Mit HAMBURG TRANSIT katapultierte Gyula Trebitsch seine Firma Studio Hamburg in die knallbunten 1970er Jahre hinein. Bereits mit Hafenpolizei (1963–1966) und Polizeifunk ruft (1966–1970) hatte er erfolgreiche Krimiserien für die Vorabendschiene lanciert, denen sich HAMBURG TRANSIT als direkte Fortsetzung anschloss. Erneut entwickelte Trebitsch eine Serie, die ihren Teil zum föderalen Charakter der ARD-Sendeanstalten beitrug.
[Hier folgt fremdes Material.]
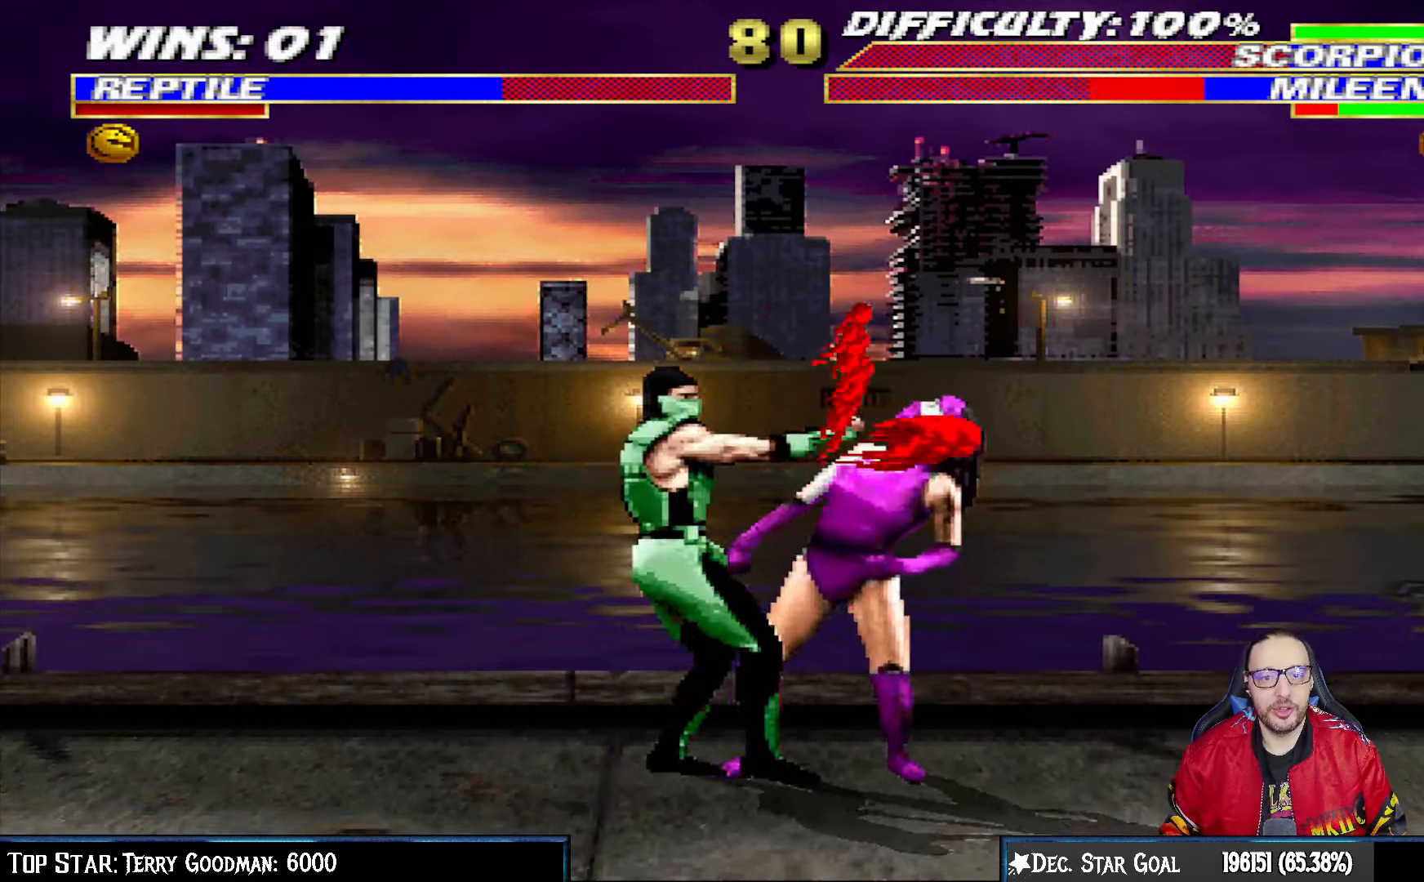
{"dt_ms": 500, "buttons": ["CROSS", "L1", "DPAD_DOWN", "DPAD_RIGHT"], "left_stick": "center", "right_stick": "center", "events": [[17, "CROSS", "down"], [17, "SQUARE", "up"], [100, "CROSS", "up"], [150, "CROSS", "down"], [217, "DPAD_RIGHT", "down"], [267, "CROSS", "up"], [333, "CROSS", "down"], [433, "CROSS", "up"], [483, "CROSS", "down"]]}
Vom Haldenwanger Eck im Süden bis nach List auf Sylt im Norden sollten die Fernsehzuschauer die regionale und kulturelle Vielfalt Deutschlands in die Wohnzimmer gesendet bekommen. Dankenswerterweise zeichnete sich HAMBURG TRANSIT durch sympathische Hauptfiguren aus – die zwei ermittelnden Kommissare wurden durch Karl-Heinz Hess und Eckard Dux verkörpert, die beide aus der Vorgängerserie Polizeifunk ruft übernommen worden waren – sowie die Stringenz, möglichst viele Außenaufnahmen direkt an Originalschauplätzen zu drehen. Somit entging man der mitunter etwas drögen Studioatmosphäre und fing spürbares Flair „on location“ ein.
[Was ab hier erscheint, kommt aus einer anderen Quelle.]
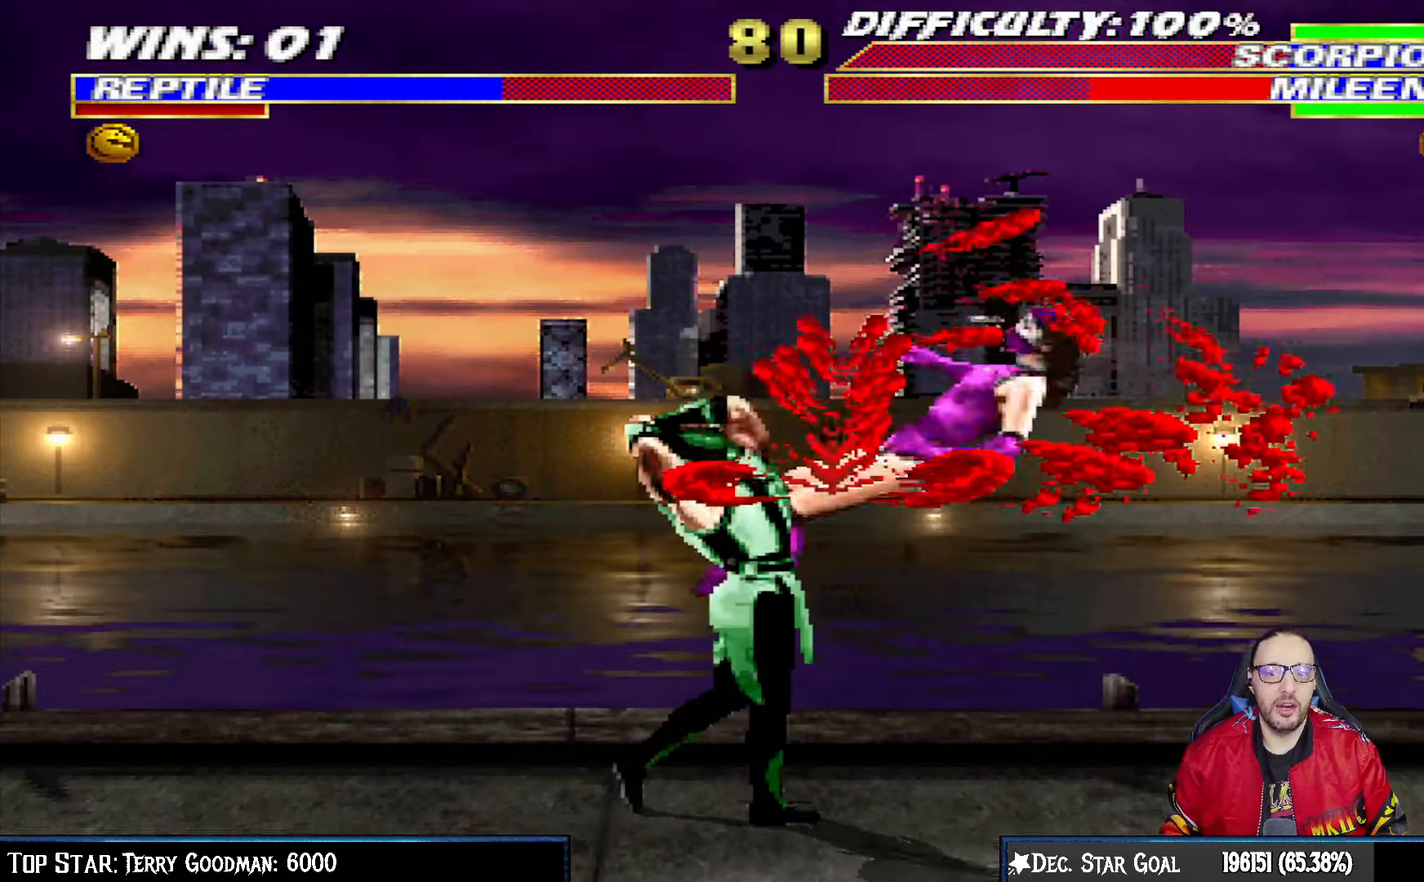
{"dt_ms": 500, "buttons": ["L1", "DPAD_UP", "DPAD_RIGHT"], "left_stick": "center", "right_stick": "center", "events": [[83, "DPAD_RIGHT", "up"], [100, "DPAD_DOWN", "up"], [150, "L1", "up"], [167, "CROSS", "up"], [333, "DPAD_RIGHT", "down"], [333, "L1", "down"], [350, "DPAD_UP", "down"]]}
Auch die vierte Staffel bietet zahlreiche Gaststars, deren Aufzählung sich wie ein Who’s Who der beliebtesten Schauspieler jener Zeit liest: Katharina Brauren, Gernot Endemann, Dieter Eppler, Jan Fedder, Wera Frydtberg, Liane Hielscher, Kurt Jaggberg, Horst Janson, Anita Kupsch, Michaela May, Günter Meisner, Paul Neuhaus, Horst Michael Neutze, Kurd Pieritz, Xenia Pörtner, Ewa Strömberg oder Karl-Michael Vogler – sie alle geben sich hier ein Stelldichein. Für Fans deutscher Sychronbearbeitungen ist es zudem eine große Freude, sonst eher durch ihre Stimme bekannte Akteure wie Gerd Duwner, Mathias Einert, Gert Günther Hoffmann, Manfred Reddemann oder Andreas von der Meden in raren Auftritten vor der Kamera zu erleben.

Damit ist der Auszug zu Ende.